Si le thème du changement est autant récurrent en politique, c'est parce que ce statu quo élitiste est en dissonance avec l'idéal égalitaire démocratique, pourtant brandi par ces mêmes élites au sommet de la hiérarchie. Il y a une contradiction fondamentale entre un omniprésent discours démocratique et le maintien de la même oligarchie au pouvoir. Lorsque l'économie ne va pas trop mal, qu'il n'y a pas de crise majeure pouvant être exploitée par un outsider populiste (et souvent démagogue en mobilisant les passions les plus basses comme la peur) qui se ferait le champion du peuple, les sondeurs voient juste. C'est-à-dire que les sondeurs mesurent, au mieux, l'effet et la rétention du discours des élites dans la population. Au pire, ils rendent compte que les gens ne contestent pas le discours dominant, par fatigue, par cynisme ou par désintérêt pour les guerres de palais.

Plutôt que de critiquer ponctuellement les sondages électoraux, c'est toute notre conversation démocratique qu'il faut revoir, car elle n'est ni égalitaire ni ouverte. Certains progressistes n'aimeront pas ce que le peuple dira au début (l'auteur de ces lignes le premier), mais il faut bien commencer quelque part. Depuis Alexis de Tocqueville jusqu'à Carole Pateman, les analystes nous rappellent constamment que le fait même de participer politiquement et de débattre dans une communauté constituent l'éducation à la citoyenneté par excellence. On ne naît pas avec un jugement politique sûr, on le développe par la pratique. Et lorsque l'organe politique chez les individus reste sous-développé dans une société libérale qui nous invite, depuis l'enfance, à la passivité civique et au bonheur privé, il est normal que les premières manifestations de cet organe soient erratiques et imprévisibles pour la machine routinière du pouvoir.

Le sociologue Pierre Bourdieu disait que « l'opinion publique n'existe pas », du moins tel qu'on la mesure et qu'on en parle. Je complèterais modestement son analyse en disant que « l'opinion publique » que mesurent les sondages électoraux existe en quelque sorte, c'est-à-dire qu'elle produit des effets et révèle un certain état de l'opinion des couches supérieures de la société. Mais cette « opinion publique » se trouve invalidée ponctuellement, quand le peuple refuse de rentrer dans le rang et met du sable dans l'engrenage de la machine du pouvoir.

C'aurait pu être le populiste progressiste Bernie Sanders qui récolte les fruits de cette révolte contre les élites, ce fut cette fois le populiste démagogue Trump. D'ailleurs, pour l'investiture démocrate, beaucoup de personnes qui soutenaient la candidature de Sanders ont refusé de soutenir aux présidentielles américaines la candidate officielle, la centriste Clinton.

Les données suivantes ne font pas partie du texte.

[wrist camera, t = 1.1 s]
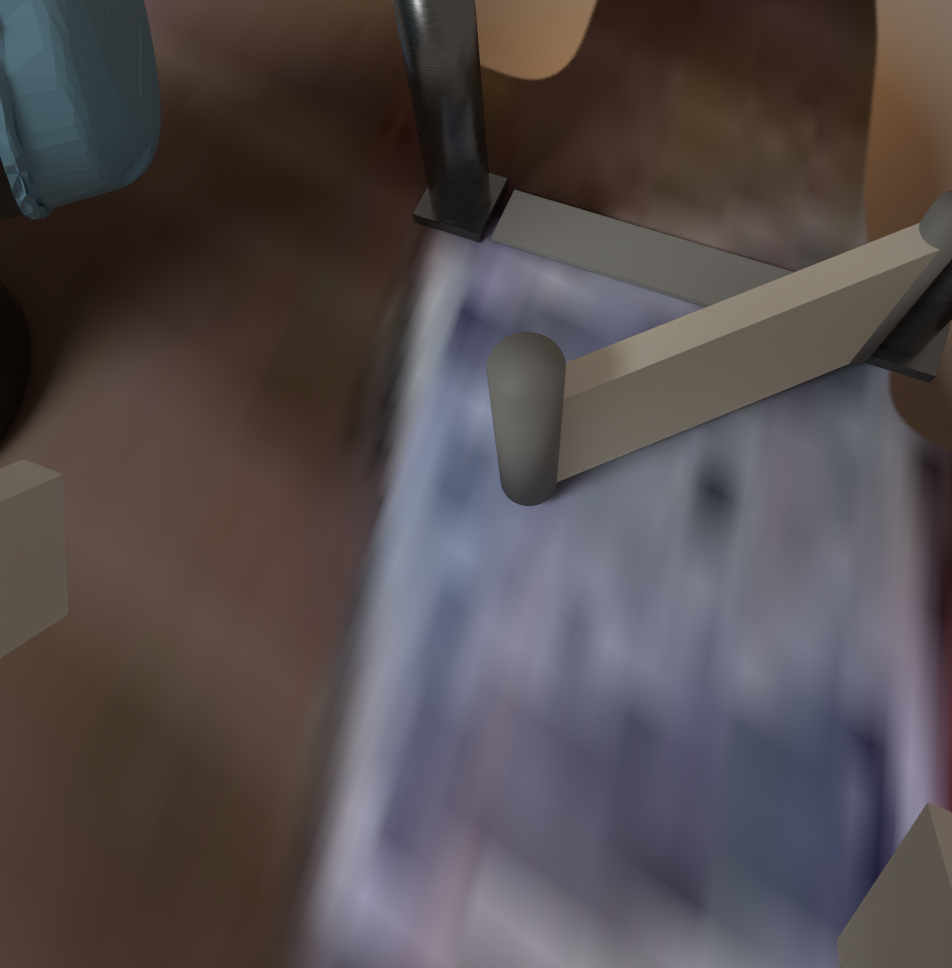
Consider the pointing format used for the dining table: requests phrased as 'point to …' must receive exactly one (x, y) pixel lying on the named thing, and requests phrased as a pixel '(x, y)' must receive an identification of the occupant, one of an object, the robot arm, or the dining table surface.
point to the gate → (702, 359)
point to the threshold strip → (628, 251)
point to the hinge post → (920, 333)
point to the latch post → (449, 115)
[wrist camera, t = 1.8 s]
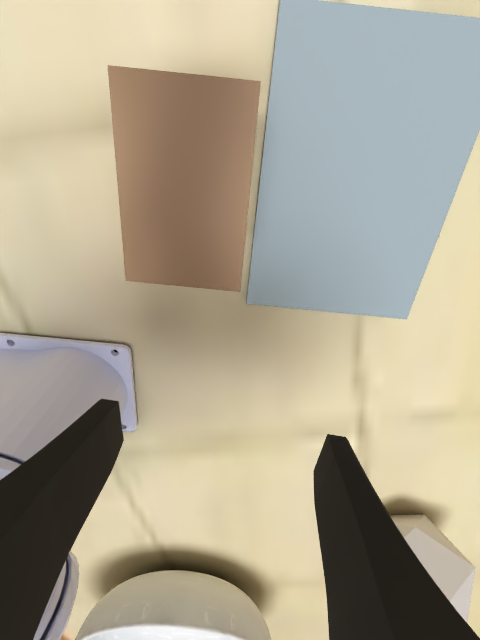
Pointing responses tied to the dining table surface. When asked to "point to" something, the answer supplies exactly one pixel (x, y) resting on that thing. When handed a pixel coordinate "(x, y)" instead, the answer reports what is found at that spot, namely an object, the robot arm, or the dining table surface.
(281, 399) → the dining table surface
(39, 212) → the dining table surface
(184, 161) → the block
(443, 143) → the mat
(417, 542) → the die
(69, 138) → the dining table surface
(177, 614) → the serving bowl
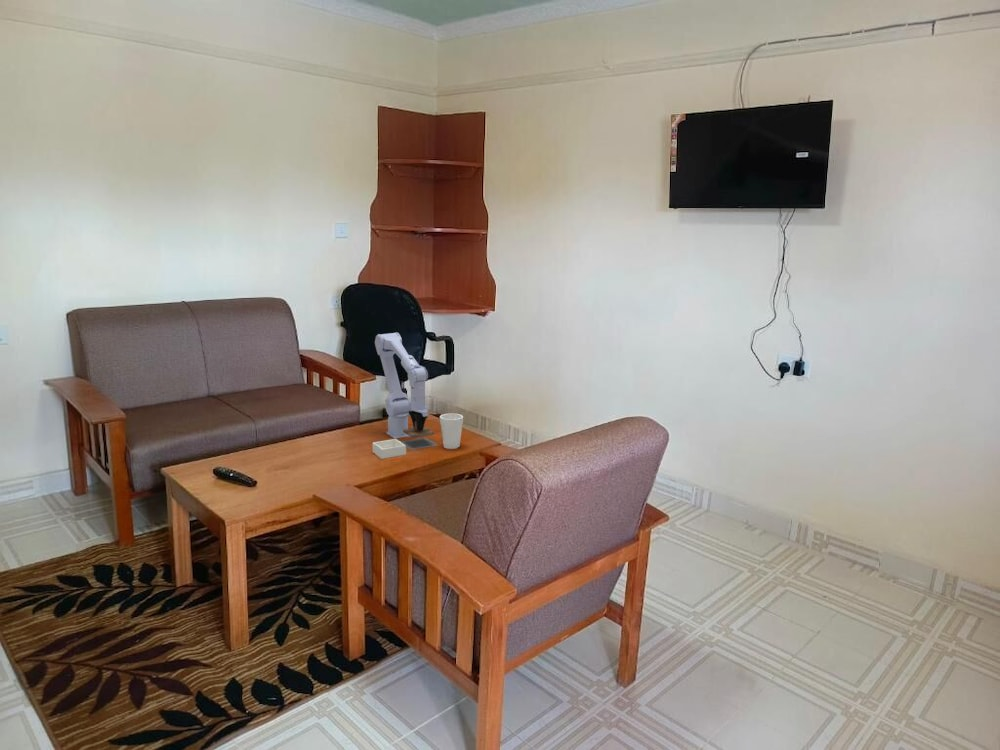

Comme le disait Moore, l'électorat ouvrier du Rust Belt, laissé-pour-compte dans le libre-échange mondialisé soutenu par la machine élitiste du pouvoir (incluant le Parti démocrate), a voulu emmerder cette dernière, qui n'a pas su lire sa colère.

Si les élites progressistes, comme les démocrates américains, ne sont pas à l'écoute d'un peuple peu mobilisé politiquement et ne défendent pas ses intérêts, en se contentant de se rassurer à coups de sondages, des désastres comme le Brexit ou l'élection de Trump nous guettent, et ni le Québec ni le Canada ne sont à l'abri. Pour mémoire, il faut se rappeler que l'Action démocratique du Québec de Mario Dumont avait passé bien proche de s'emparer du pouvoir en 2007, avec un programme populiste, démagogue et islamophobe qui dénonçait notamment les « accommodements déraisonnables ».

Ce qu'on ne sait pas ne nous fait pas de mal, dit faussement un certain dicton. Alors que le réel nous apprend plutôt que c'est justement ce que l'on n'appréhende pas, comme la misère psychologique et sociale ou l'analphabétisme fonctionnel ici et ailleurs, qui peut faire le plus de mal. Les sondages au service de la démocratie ? Non. Les sondages, tels qu'ils existent, desservent au contraire la démocratie et contribuent à notre aveuglement collectif. Le sondage est plutôt un nuage de fumée qui, au final, sert plus à rassurer et à simplifier le monde qu'à véritablement chercher à le comprendre, dans toute son étrangeté, sa violence et sa diversité.